• Work required: In the text on taxonomies below, how does the writer describe their own position?

• Text section:

I suppose my position is ultimately empirical rather than theoretical.
I have seen lots of organisations saying, “we don’t need to worry
about this taxonomy nonsense, we’ll just bung in a search engine” and
it’s come back to bite them. Our semantic technologies (for want of a
better term) are promising but still don’t cut it yet.

"It would worry me if all webbies believed that a taxonomy is the only
solution to access information in a web environment."

I don't know about all webbies (I haven't had a chance to ask them
all) but pretty everyone I rate who works with information
organisation structures (be they taxonomies, thesauri, controlled
vocabularies, ontologies or even folksonomies) does not believe that
these systems are the only issue when talking about accessibility for
users in digital environments.

What I would say is that many web designers are ignorant (even people
with IA backgrounds) as to how these tools work, when to use what and
how best to implement them to achieve outcomes (e.g. enhanced
usability).

Which means that they are missing a trick and users are suffering.
Just because the general public have an unsophisticated view of what
taxonomies are, that doesn’t mean information and content
professionals should.

"Both for screen presentational reasons and the increasing pressure of
web content volume, and over-complexity and fundamental weaknesses of
a single globally defined plan."

• The data:

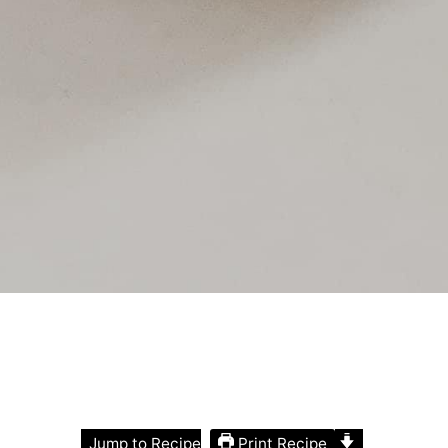
Print Recipe
Jump to Recipe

• Answer area: As ultimately empirical rather than theoretical.